Mi nombre es Diego, y esto pasó cuando tenía 19 años. Vivía con Carmen, la mujer que me crio desde niño tras la muerte de mis padres. Nunca fue mi madre biológica, pero me cuidó como si lo fuera… hasta que algo entre nosotros cambió. Siempre fue hermosa, de curvas firmes, labios carnosos y mirada profunda. Notaba cómo me miraba diferente desde que cumplí los 18 años, pero nunca me atreví a imaginar lo que sucedería esa noche.
Estaba viendo una película en el sofá, cuando ella apareció con un cárdigan abierta, dejando ver su ropa interior negra. “¿Tienes novia?”, me preguntó. Le dije que no. “¿Y ya te estrenaste?” Sonreí, nervioso. Ella se acercó, se sentó a mi lado, y puso una mano en mi pierna. “No quiero que vayas por ahí con cualquiera… yo puedo enseñarte cómo se hace bien.”
No dije nada. Mi polla ya estaba dura bajo el short. Ella lo notó y se arrodilló frente a mí. “Relájate, bebé.” Bajó mi ropa y me la agarró con suavidad. Su lengua empezó a recorrerla lentamente, mientras me miraba a los ojos. Me la chupó como una experta, húmeda, profunda, hasta que estallé en su boca. Se tragó todo. “No hemos terminado.”

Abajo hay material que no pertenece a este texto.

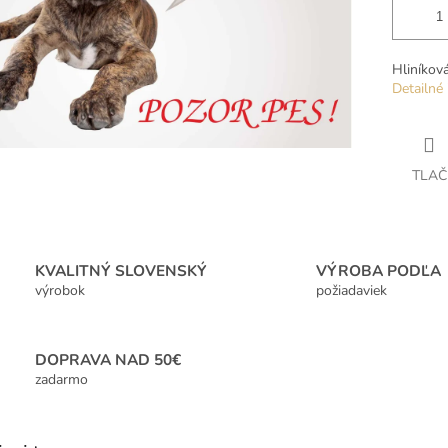
Hliníkov
Detailné 
TLAČ
KVALITNÝ SLOVENSKÝ
VÝROBA PODĽA
výrobok
požiadaviek
DOPRAVA NAD 50€
zadarmo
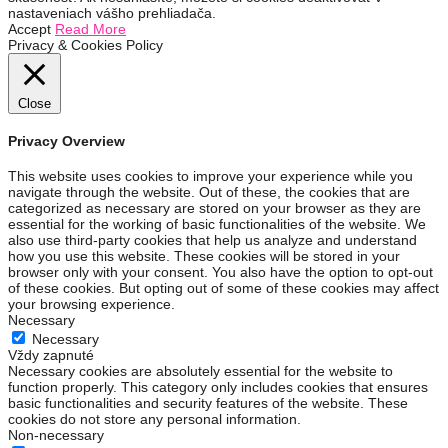
nastaveniach vášho prehliadača.
Accept
Read More
Privacy & Cookies Policy
Close
Privacy Overview
This website uses cookies to improve your experience while you
navigate through the website. Out of these, the cookies that are
categorized as necessary are stored on your browser as they are
essential for the working of basic functionalities of the website. We
also use third-party cookies that help us analyze and understand
how you use this website. These cookies will be stored in your
browser only with your consent. You also have the option to opt-out
of these cookies. But opting out of some of these cookies may affect
your browsing experience.
Necessary
Necessary
Vždy zapnuté
Necessary cookies are absolutely essential for the website to
function properly. This category only includes cookies that ensures
basic functionalities and security features of the website. These
cookies do not store any personal information.
Non-necessary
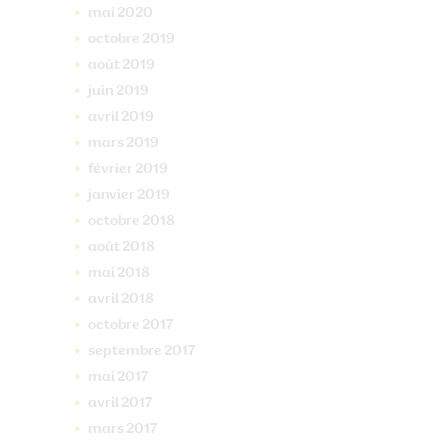
mai
2020
octobre
2019
août
2019
juin
2019
avril
2019
mars
2019
février
2019
janvier
2019
octobre
2018
août
2018
mai
2018
avril
2018
octobre
2017
septembre
2017
mai
2017
avril
2017
mars
2017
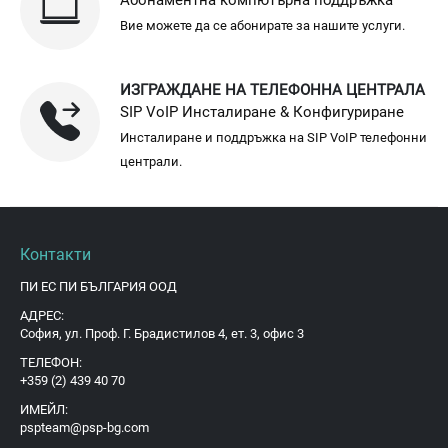
Вие можете да се абонирате за нашите услуги.
ИЗГРАЖДАНЕ НА ТЕЛЕФОННА ЦЕНТРАЛА
SIP VoIP Инсталиране & Конфигуриране
Инсталиране и поддръжка на SIP VoIP телефонни
централи.
Контакти
ПИ ЕС ПИ БЪЛГАРИЯ ООД
АДРЕС:
София, ул. Проф. Г. Брадистилов 4, ет. 3, офис 3
ТЕЛЕФОН:
+359 (2) 439 40 70
ИМЕЙЛ:
pspteam@psp-bg.com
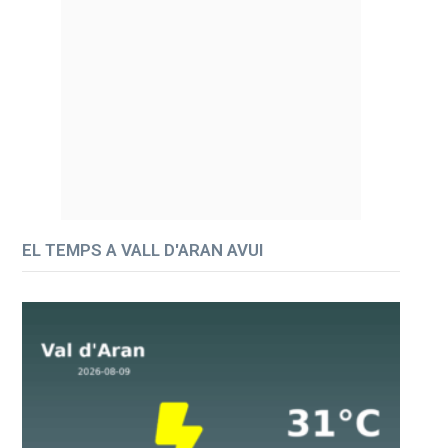
EL TEMPS A VALL D'ARAN AVUI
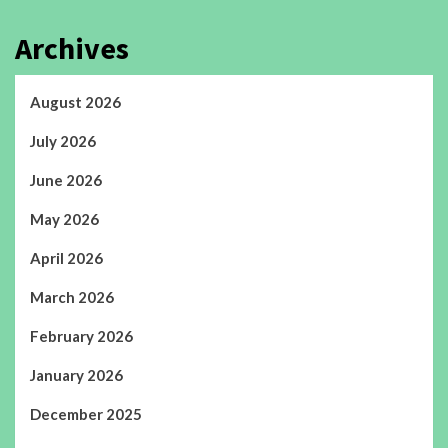
Archives
August 2026
July 2026
June 2026
May 2026
April 2026
March 2026
February 2026
January 2026
December 2025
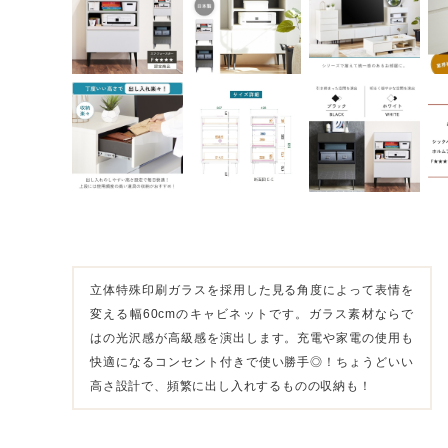
立体特殊印刷ガラスを採用した見る角度によって表情を
変える幅60cmのキャビネットです。ガラス素材ならで
はの光沢感が高級感を演出します。充電や家電の使用も
快適になるコンセント付きで使い勝手◎！ちょうどいい
高さ設計で、頻繁に出し入れするものの収納も！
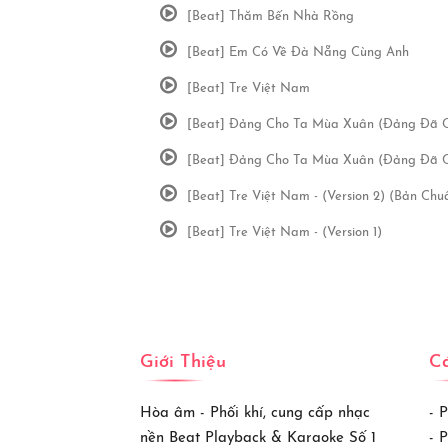
[Beat] Thăm Bến Nhà Rồng
[Beat] Em Có Về Đà Nẵng Cùng Anh
[Beat] Tre Việt Nam
[Beat] Đảng Cho Ta Mùa Xuân (Đảng Đã 
[Beat] Đảng Cho Ta Mùa Xuân (Đảng Đã 
[Beat] Tre Việt Nam - (Version 2) (Bản Ch
[Beat] Tre Việt Nam - (Version 1)
Giới Thiệu
Cá
Hòa âm - Phối khí, cung cấp nhạc
- 
nền Beat Playback & Karaoke Số 1
- 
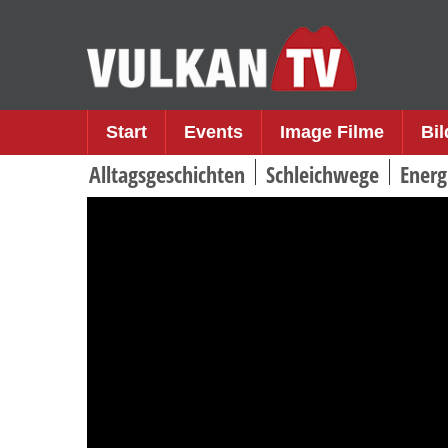
Skip
to
content
Start
Events
Image Filme
Bi
Alltagsgeschichten
Schleichwege
Energ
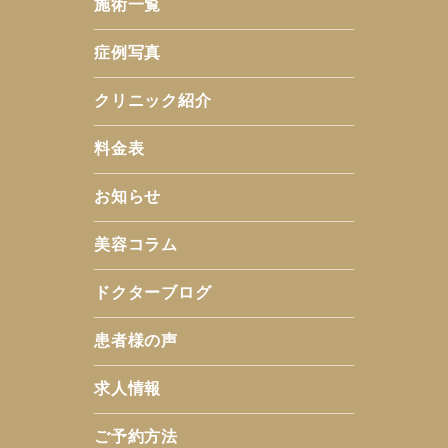
施術一覧
症例写真
クリニック紹介
料金表
お知らせ
美容コラム
ドクターブログ
患者様の声
求人情報
ご予約方法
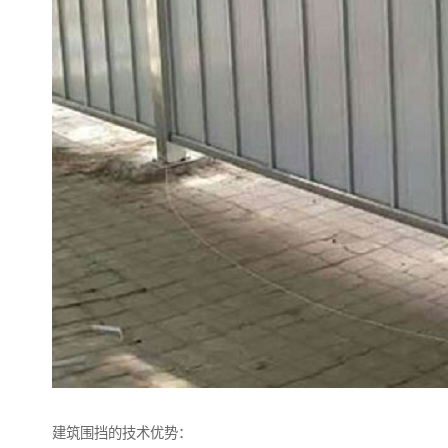
建筑围挡的技术优势：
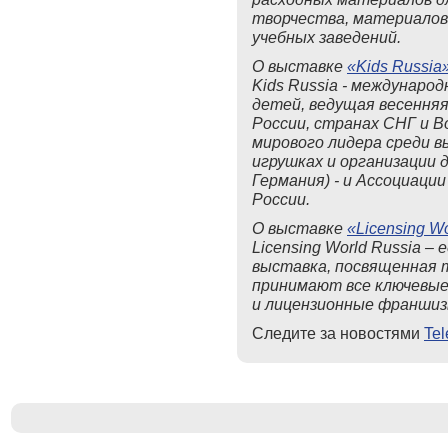
творчества, материалов 
учебных заведений.
О выставке
«Kids Russia
Kids Russia - междунаро
детей, ведущая весення
России, странах СНГ и 
мирового лидера среди в
игрушках и организации д
Германия) - и Ассоциаци
России.
О выставке
«Licensing W
Licensing World Russia –
выставка, посвященная 
принимают все ключевые
и лицензионные франшиз
Следите за новостями
Te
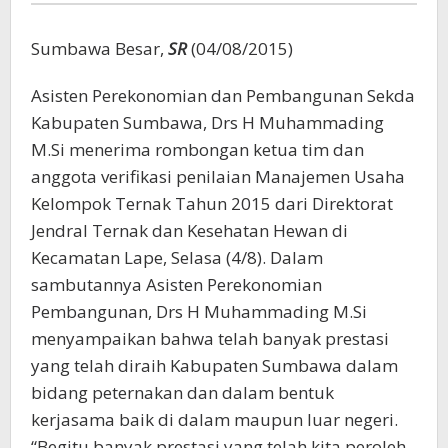
Sumbawa Besar,
SR
(04/08/2015)
Asisten Perekonomian dan Pembangunan Sekda
Kabupaten Sumbawa, Drs H Muhammading
M.Si menerima rombongan ketua tim dan
anggota verifikasi penilaian Manajemen Usaha
Kelompok Ternak Tahun 2015 dari Direktorat
Jendral Ternak dan Kesehatan Hewan di
Kecamatan Lape, Selasa (4/8). Dalam
sambutannya Asisten Perekonomian
Pembangunan, Drs H Muhammading M.Si
menyampaikan bahwa telah banyak prestasi
yang telah diraih Kabupaten Sumbawa dalam
bidang peternakan dan dalam bentuk
kerjasama baik di dalam maupun luar negeri.
“Begitu banyak prestasi yang telah kita peroleh,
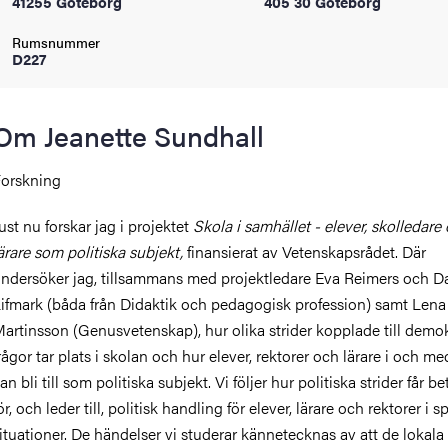
41255 Göteborg
405 30 Göteborg
oss
Rumsnummer
D227
on
värderingar
Om Jeanette Sundhall
orskning
ust nu forskar jag i projektet
Skola i samhället - elever, skolledare
ärare som politiska subjekt,
finansierat av Vetenskapsrådet. Där
ndersöker jag, tillsammans med projektledare Eva Reimers och D
och traditioner
ifmark (båda från Didaktik och pedagogisk profession) samt Lena
artinsson (Genusvetenskap), hur olika strider kopplade till demo
rågor tar plats i skolan och hur elever, rektorer och lärare i och me
an bli till som politiska subjekt. Vi följer hur politiska strider får b
ör, och leder till, politisk handling för elever, lärare och rektorer i s
ituationer. De händelser vi studerar kännetecknas av att de lokala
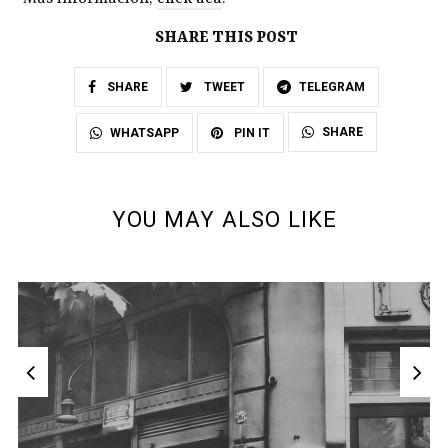
SHARE THIS POST
SHARE
TWEET
TELEGRAM
SHARE
WHATSAPP
PIN IT
YOU MAY ALSO LIKE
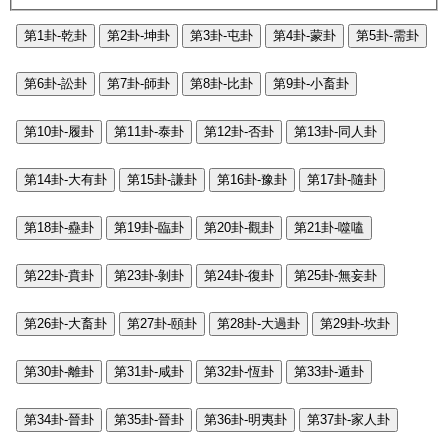
第1卦-乾卦
第2卦-坤卦
第3卦-屯卦
第4卦-蒙卦
第5卦-需卦
第6卦-訟卦
第7卦-師卦
第8卦-比卦
第9卦-小畜卦
第10卦-履卦
第11卦-泰卦
第12卦-否卦
第13卦-同人卦
第14卦-大有卦
第15卦-謙卦
第16卦-豫卦
第17卦-隨卦
第18卦-蠱卦
第19卦-臨卦
第20卦-觀卦
第21卦-噬嗑
第22卦-賁卦
第23卦-剝卦
第24卦-復卦
第25卦-無妄卦
第26卦-大畜卦
第27卦-頤卦
第28卦-大過卦
第29卦-坎卦
第30卦-離卦
第31卦-咸卦
第32卦-恆卦
第33卦-遁卦
第34卦-晉卦
第35卦-晉卦
第36卦-明夷卦
第37卦-家人卦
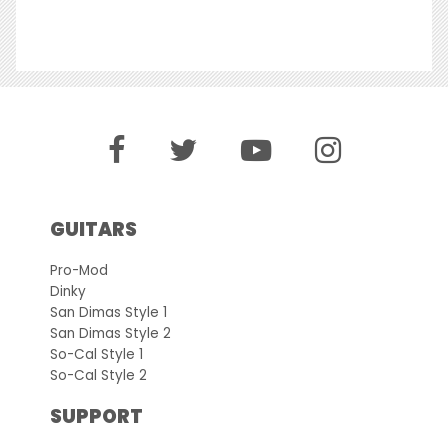
GUITARS
Pro-Mod
Dinky
San Dimas Style 1
San Dimas Style 2
So-Cal Style 1
So-Cal Style 2
SUPPORT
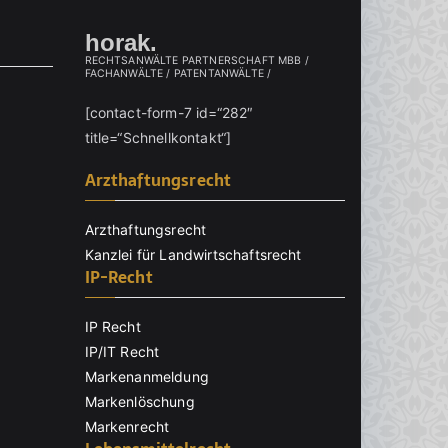
horak.
RECHTSANWÄLTE PARTNERSCHAFT MBB /
FACHANWÄLTE / PATENTANWÄLTE /
[contact-form-7 id=“282″
title=“Schnellkontakt“]
Arzthaftungsrecht
Arzthaftungsrecht
Kanzlei für Landwirtschaftsrecht
IP-Recht
IP Recht
IP/IT Recht
Markenanmeldung
Markenlöschung
Markenrecht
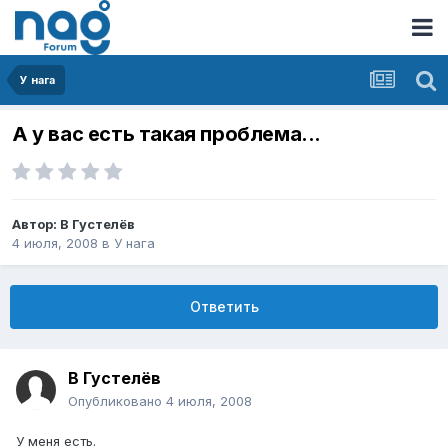
У нага
А у вас есть такая проблема...
Автор:
В Густелёв
4 июля, 2008
в
У нага
Ответить
В Густелёв
Опубликовано
4 июля, 2008
У меня есть.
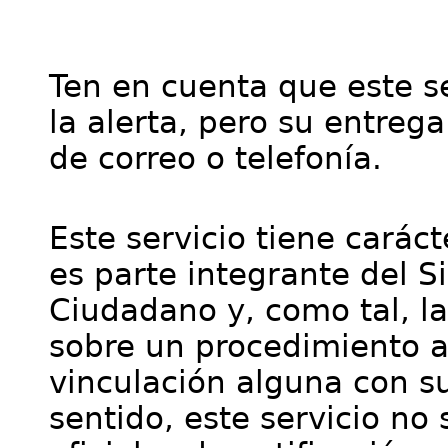
Ten en cuenta que este se
la alerta, pero su entre
de correo o telefonía.
Este servicio tiene cará
es parte integrante del S
Ciudadano y, como tal, l
sobre un procedimiento a
vinculación alguna con su
sentido, este servicio no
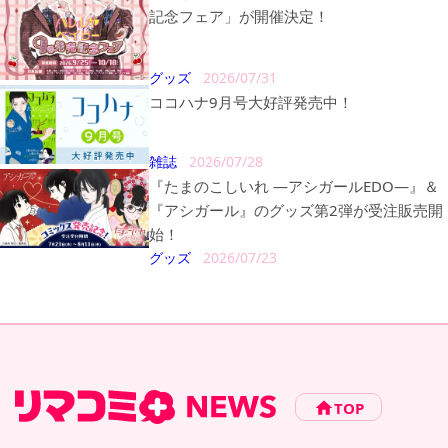
記念フェア」が開催決定！
グッズ
2026/07/31
ココハナ9月号大好評発売中！
雑誌
2026/07/28
『たまのこしいれ ―アシガールEDO―』＆
『アシガール』のグッズ第2弾が受注販売開
始！
グッズ
2026/07/23
TOP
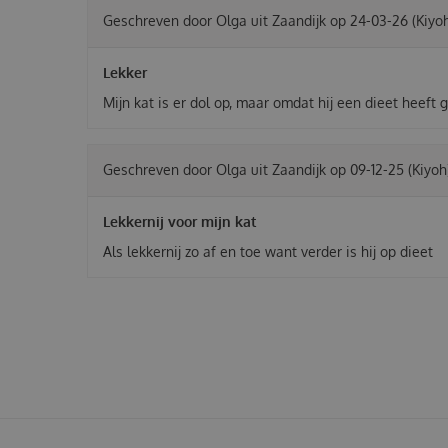
Geschreven door
Olga
uit Zaandijk op
24-03-26
(Kiyo
Lekker
Mijn kat is er dol op, maar omdat hij een dieet heeft g
Geschreven door
Olga
uit Zaandijk op
09-12-25
(Kiyoh
Lekkernij voor mijn kat
Als lekkernij zo af en toe want verder is hij op dieet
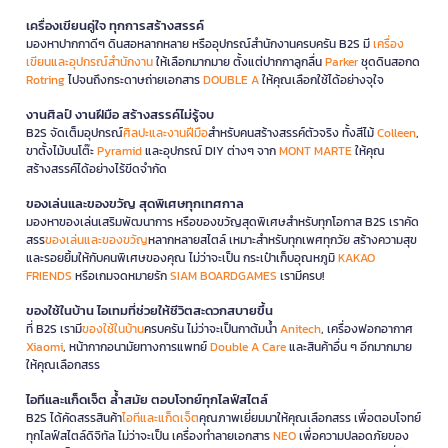
เครื่องเขียนคู่ใจ ทุกการสร้างสรรค์
มองหาปากกาดีๆ ดินสอหลากหลาย หรืออุปกรณ์สำนักงานครบครัน B2S มี
เครื่อง
เขียนและอุปกรณ์สำนักงาน
ให้เลือกมากมาย ตั้งแต่ปากกาลูกลื่น
Parker
ชุดดินสอกด
Rotring
ไปจนถึงกระดาษถ่ายเอกสาร
DOUBLE A
ให้คุณเลือกใช้ได้อย่างจุใจ
งานศิลป์ งานฝีมือ สร้างสรรค์ไม่รู้จบ
B2S จัดเต็มอุปกรณ์
ศิลปะและงานฝีมือ
สำหรับคนสร้างสรรค์ตัวจริง ทั้งสีไม้
Colleen
,
ขาตั้งไม้บนโต๊ะ
Pyramid
และอุปกรณ์ DIY ต่างๆ จาก
MONT MARTE
ให้คุณ
สร้างสรรค์ได้อย่างไร้ขีดจำกัด
ของเล่นและของขวัญ สุดพิเศษทุกเทศกาล
มองหาของเล่นเสริมพัฒนาการ หรือของขวัญสุดพิเศษสำหรับทุกโอกาส B2S เราคัด
สรร
ของเล่นและของขวัญ
หลากหลายสไตล์ เหมาะสำหรับทุกเพศทุกวัย สร้างความสุข
และรอยยิ้มให้กับคนพิเศษของคุณ ไม่ว่าจะเป็น กระเป๋าเก็บอุณหภูมิ
KAKAO
FRIENDS
หรือเกมจดหมายรัก
SIAM BOARDGAMES
เรามีครบ!
ของใช้ในบ้าน ไอเทมที่ช่วยให้ชีวิตสะดวกสบายขึ้น
ที่ B2S เรามี
ของใช้ในบ้าน
ครบครัน ไม่ว่าจะเป็นกาต้มน้ำ
Anitech
, เครื่องฟอกอากาศ
Xiaomi
, หน้ากากอนามัยทางการแพทย์
Double A Care
และสินค้าอื่น ๆ อีกมากมาย
ให้คุณเลือกสรร
ไอทีและแก็ดเจ็ต ล้ำสมัย ตอบโจทย์ทุกไลฟ์สไตล์
B2S ได้คัดสรรสินค้า
ไอทีและแก็ดเจ็ต
คุณภาพเยี่ยมมาให้คุณเลือกสรร เพื่อตอบโจทย์
ทุกไลฟ์สไตล์ดิจิทัล ไม่ว่าจะเป็น เครื่องทำลายเอกสาร
NEO
เพื่อความปลอดภัยของ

Me llevó a su cama, se quitó la ropa y se abrió de piernas. “Ven, quiero que aprendas a lamerme como un hombre.” Me guio con la lengua, gimiendo mientras yo la saboreaba entera. Me moví por instinto, por deseo, hasta que ella se arqueó de placer. Luego se subió sobre mí y me guió dentro de ella. Fue lento, cálido, perfecto. “Ahora sí, Diego… ya eres un hombre.”